Or “Tsar” if you will? In terms of the meaning “a guy who is in charge of stuff for a government department”. I first recall this used to describe the guy that Nixon put in charge of Energy during the Energy crisis as “the Energy Czar”. Was this the first use? And why a “czar”?
I don’t know either, but it is definitely a stupid title, and it’s proliferating. Every time I hear some appointee to some department or task force referred to as a “czar” on NPR I turn it off.
Oh, another question… is there ever the official title? Does it appear on their business cards and letterhead?
I’d love a memo from “The Office of the Drug Czar”.
And to make matters somewhat stranger, a friend of mine used to use “Phoning the Czar” as a euphemism for masturbation.
Him: “What are you doing in there? Phoning the Czar?”
Me: “Leave me alone, I’m just using the bathroom” :: Hangs up quickly ::
Well, the Czr/Tsar/Csar was the high Muckamuck running Russia, so obviously the title was based on him. I don’t know why they chose that rather than “Kaiser” or “Emperor” or “Imperator” or any other title they coulda used. Maybe because it was short, and couldn’t plausibly be confused with a real title.
Both “Czar” and “Kaiser” derive ultimately from “Caesar”, which was a family name. Be extremely and ruthlessly successful, and your name will appear thousands of years later as fanciful job descriptions and the names of months. As soon as I can get a large enough invasion force together, I’m making my bid to have “October” renamed “CalMeachamia”
I don’t know why the term czar was originally chosen, but the idea of investing someone with wide powers certainly fits in with the concept of a czar.

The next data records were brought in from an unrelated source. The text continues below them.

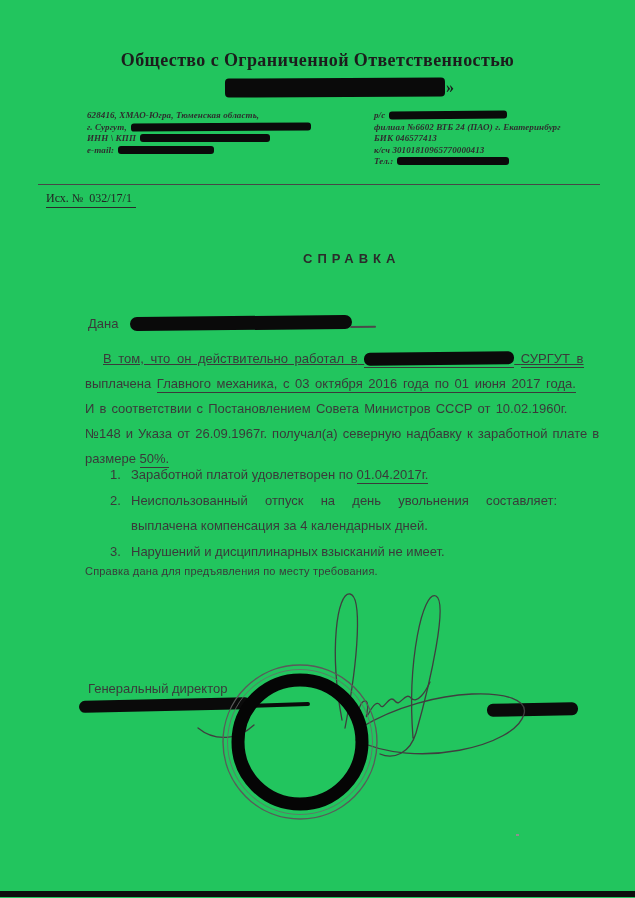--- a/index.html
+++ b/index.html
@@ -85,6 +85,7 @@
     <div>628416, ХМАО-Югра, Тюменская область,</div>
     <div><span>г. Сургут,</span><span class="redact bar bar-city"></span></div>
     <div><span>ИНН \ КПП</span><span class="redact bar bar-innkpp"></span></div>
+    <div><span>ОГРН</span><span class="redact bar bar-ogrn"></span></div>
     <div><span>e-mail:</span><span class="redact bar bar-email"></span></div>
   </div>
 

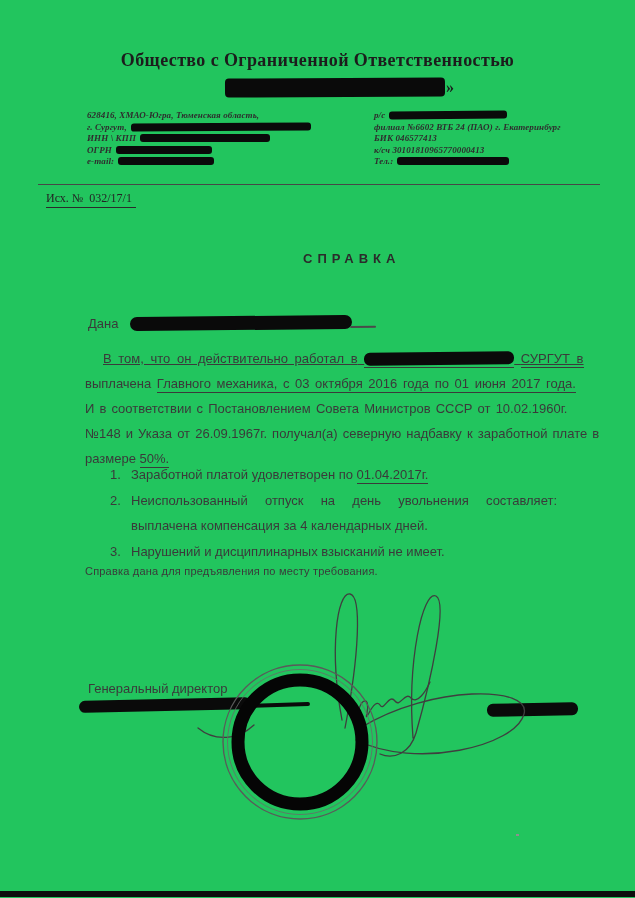--- a/index.html
+++ b/index.html
@@ -45,7 +45,7 @@
     letter-spacing:5px;color:#2b2b2b;white-space:nowrap;
   }
   
-  .issued-line{position:absolute;top:316px;left:88px;font-size:13px;color:#3a3a3a;}
+  .issued-line{position:absolute;top:324px;left:88px;font-size:16px;color:#3a3a3a;}
   .issued-bar{position:relative;width:222px;height:14px;border-radius:7px;margin-left:12px;vertical-align:-2px;transform:rotate(-.5deg);}
   .issued-bar::after{content:"";position:absolute;right:-24px;bottom:1px;width:26px;height:2px;background:#4a4a4a;border-radius:2px;}
   .para{position:absolute;top:349px;left:85px;width:474px;font-size:13px;color:#3a3a3a;}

Czars are usually created for overseeing issues or matters that do not fall neatly within one particular branch of government. For example, the energy czar predated the Department of Energy, so the energy czar had influence (to some degree) over the Department of Commerce, Dept of Transportation, and so on. Same thing with the drug czar – he coordinates efforts among the Department of Justice, Department of Health and Human Services, Department of Education, etc.
And no, the official title is not “czar.” The drug czar’s title is actually the Director of the Office of National Drug Control Policy, for example.
Judging from history, a czar is also the person to be shot after a change of management.
The weird thing is that often public officials who are called a “czar” often have little real power. They’ll be put “in charge” of a bunch of existing agencies but usually will not have the power to hire or fire people or to allocate budgets. So the agencies will often end up ignoring their new “boss”.
Slight hijack:
Has there ever been a female “czar” in the government. If so, what did they call her?
Utah had a female porn czar a couple years ago. She got dumped after massive ridicule.
Calmeachamber sounds better.
I think the term “czar” first became popular in Washington when there were really big, complex, multiagency problems that seemed to require a single person in charge, with the authority and power to get stuff done (drugs, energy, terrorism, and now, perhaps, post-Katrina reconstruction). I feel like rolling my eyes every time somebody proposes a new czar for this or that - it’s implicitly saying that the current structure of government is ill-suited for whatever the problem *du jour * is. I don’t think the Framers would be too enthused about our yearning for subject-specific autocrats.
The corresponding term for a group of people would be “Marketing Department of the Sirius Cybernetics Corporation.”